--- Records supplied Enclosed Below ---

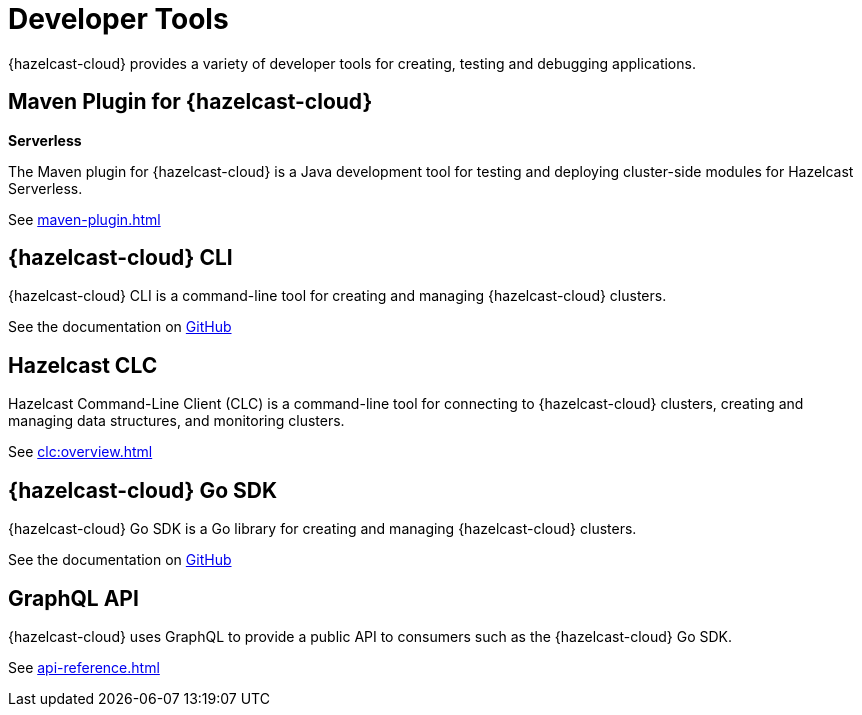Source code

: = Developer Tools
:description: {hazelcast-cloud} provides a variety of developer tools for creating, testing and debugging applications.

{description}

== Maven Plugin for {hazelcast-cloud}
[.serverless]*Serverless*

The Maven plugin for {hazelcast-cloud} is a Java development tool for testing and deploying cluster-side modules for Hazelcast Serverless.

See xref:maven-plugin.adoc[]

== {hazelcast-cloud} CLI

{hazelcast-cloud} CLI is a command-line tool for creating and managing {hazelcast-cloud} clusters.

See the documentation on link:{page-url-github-cloud-cli}[GitHub]

== Hazelcast CLC

Hazelcast Command-Line Client (CLC) is a command-line tool for connecting to {hazelcast-cloud} clusters, creating and managing data structures, and monitoring clusters.

See xref:clc:overview.adoc[]

== {hazelcast-cloud} Go SDK

{hazelcast-cloud} Go SDK is a Go library for creating and managing {hazelcast-cloud} clusters.

See the documentation on link:{page-url-github-go-sdk}[GitHub]

== GraphQL API

{hazelcast-cloud} uses GraphQL to provide a public API to consumers such as the {hazelcast-cloud} Go SDK.

See xref:api-reference.adoc[]
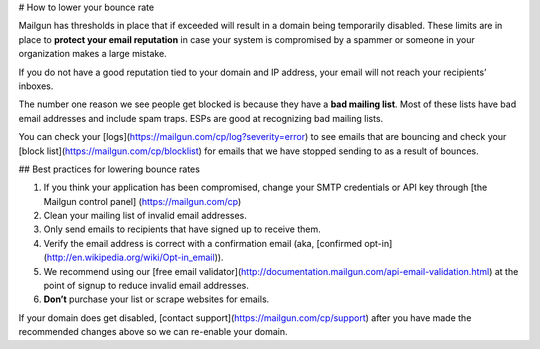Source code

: # How to lower your bounce rate

Mailgun has thresholds in place that if exceeded will result in a domain being temporarily disabled. These limits are in place to **protect your email reputation** in case your system is compromised by a spammer or someone in your organization makes a large mistake.

If you do not have a good reputation tied to your domain and IP address, your email will not reach your recipients’ inboxes.

The number one reason we see people get blocked is because they have a **bad mailing list**. Most of these lists have bad email addresses and include spam traps. ESPs are good at recognizing bad mailing lists.

You can check your [logs](https://mailgun.com/cp/log?severity=error) to see emails that are bouncing and check your [block list](https://mailgun.com/cp/blocklist) for emails that we have stopped sending to as a result of bounces.

## Best practices for lowering bounce rates

1. If you think your application has been compromised, change your SMTP credentials or API key through [the Mailgun control panel] (https://mailgun.com/cp)
2. Clean your mailing list of invalid email addresses.
3. Only send emails to recipients that have signed up to receive them.
4. Verify the email address is correct with a confirmation email (aka, [confirmed opt-in](http://en.wikipedia.org/wiki/Opt-in_email)).
5. We recommend using our [free email validator](http://documentation.mailgun.com/api-email-validation.html) at the point of signup to reduce invalid email addresses.
6. **Don’t** purchase your list or scrape websites for emails.

If your domain does get disabled, [contact support](https://mailgun.com/cp/support) after you have made the recommended changes above so we can re-enable your domain.
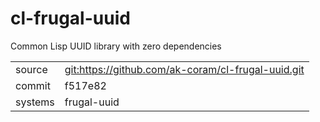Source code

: * cl-frugal-uuid

Common Lisp UUID library with zero dependencies

|---------+----------------------------------------------------|
| source  | git:https://github.com/ak-coram/cl-frugal-uuid.git |
| commit  | f517e82                                            |
| systems | frugal-uuid                                        |
|---------+----------------------------------------------------|
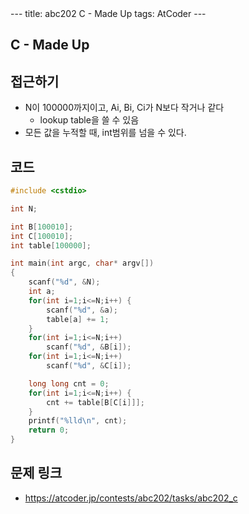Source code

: #+HTML: ---
#+HTML: title: abc202 C - Made Up
#+HTML: tags: AtCoder
#+HTML: ---
#+OPTIONS: ^:nil

** C - Made Up

** 접근하기
- N이 100000까지이고, Ai, Bi, Ci가 N보다 작거나 같다
  -  lookup table을 쓸 수 있음
- 모든 값을 누적할 때, int범위를 넘을 수 있다.
** 코드
#+BEGIN_SRC cpp
#include <cstdio>

int N;

int B[100010];
int C[100010];
int table[100000];

int main(int argc, char* argv[])
{
    scanf("%d", &N);
    int a;
    for(int i=1;i<=N;i++) {
        scanf("%d", &a);    
        table[a] += 1;
    }
    for(int i=1;i<=N;i++)
        scanf("%d", &B[i]);    
    for(int i=1;i<=N;i++)
        scanf("%d", &C[i]);    

    long long cnt = 0;
    for(int i=1;i<=N;i++) {
        cnt += table[B[C[i]]];
    }
    printf("%lld\n", cnt);
    return 0;
}
#+END_SRC

** 문제 링크
- https://atcoder.jp/contests/abc202/tasks/abc202_c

--- End of Enclosed Records supplied ---

| Job |
Each line of the entries holding the string "creating" should be found and copied.

| Finished exercise |
:description: {hazelcast-cloud} provides a variety of developer tools for creating, testing and debugging applications.
{hazelcast-cloud} CLI is a command-line tool for creating and managing {hazelcast-cloud} clusters.
Hazelcast Command-Line Client (CLC) is a command-line tool for connecting to {hazelcast-cloud} clusters, creating and managing data structures, and monitoring clusters.
{hazelcast-cloud} Go SDK is a Go library for creating and managing {hazelcast-cloud} clusters.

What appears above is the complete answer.